While guided walks can be arranged for those staying at Pafuri Camp, it’s best to go the whole hog and stay for at least three nights at one of Return Africa’s two trails camps, which run during autumn, winter and spring (summer is simply too hot). Although trails camp is a more rustic affair than the homely luxury of the lodge, you still feel incredibly pampered. There are hot, wet towels to refresh you every time you return from walking; hearty home-style fare is cooked over the coals and served in the mess tent; and each tent has an en-suite loo (showers are communal).
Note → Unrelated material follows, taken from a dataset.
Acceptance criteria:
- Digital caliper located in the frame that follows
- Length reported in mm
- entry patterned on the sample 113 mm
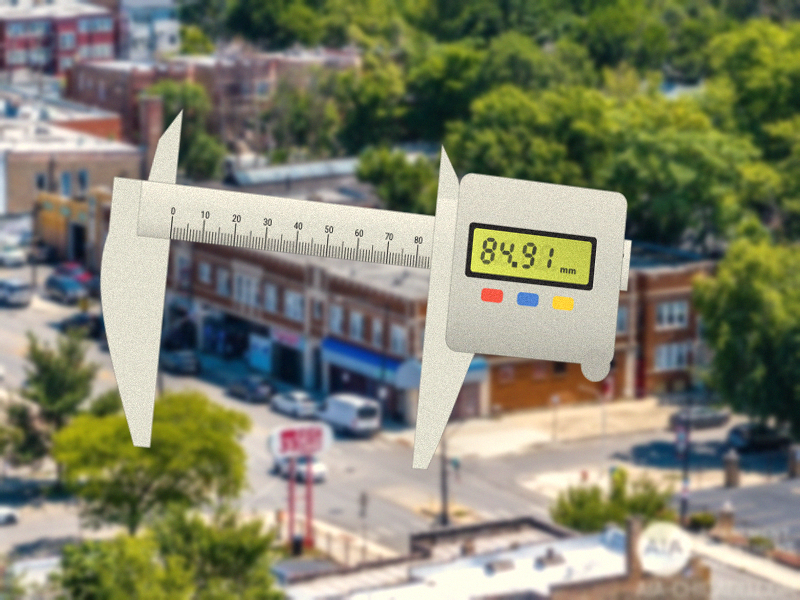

With leopards sometimes prowling through camp at night, it’s hard to imagine getting any closer to the wilderness than this – but on Return Africa’s seven-night trail you do! After three nights in tents, you’ll spend three sleeping under the stars, while watch is kept by a blazing fire. A single night on the trail is also spent at Baobab Hill Bush House. This, which was once the Pafuri section ranger’s house, has been beautifully transformed into a private villa. With four bedrooms, a plunge pool and expansive outdoor relaxation areas, the house is ideal for families wanting an exclusive bush getaway with all the safari lodge perks such as walks and game drives. A housekeeper and cook at your disposal means you’re truly able to relax into the slow languorous rhythm of your surroundings.
Although most guests understandably come to Pafuri to experience the rich diversity of its wildlife, its epic landscapes are a major drawcard too. The most special walk I’ve done in the area was along the Luvuvhu river. We started at the enormous nyalaberry at Mangala – where Makuleke shepherds once used to congregate to exchange news – and slowly walked upstream. We were barefoot: although this is crocodile and hippo territory (and we spotted both as we progressed), sticking to the shallows and sandbanks ensured we didn’t risk being gobbled. The distant hillsides narrowed. Rock figs clung tenaciously to the great crumbling cliffs now towering on either side of us; baboons watched our progress as a fish eagle drifted lazily overhead. We had reached Lanner Gorge. After lunch next to a series of rapids, I climbed over smooth rocks and carefully climb into the water, sitting down in a shallow bowl-shaped groove, water gushing around me. It was hard to believe I was getting soaked in the Kruger Park – and well worth the cool-down before our steep ascent to the top of the gorge.
Pafuri is a roughly seven-hour drive from Johannesburg (if you’re feeling flush, charter flights to its landing strip can also be arranged – starting at R13,340 return, per person). Whichever way you get there, it’s well worth the trip. It might be the Kruger National Park – but it’s Kruger as you’ve never seen it before. This one’s definitely for the bucket list.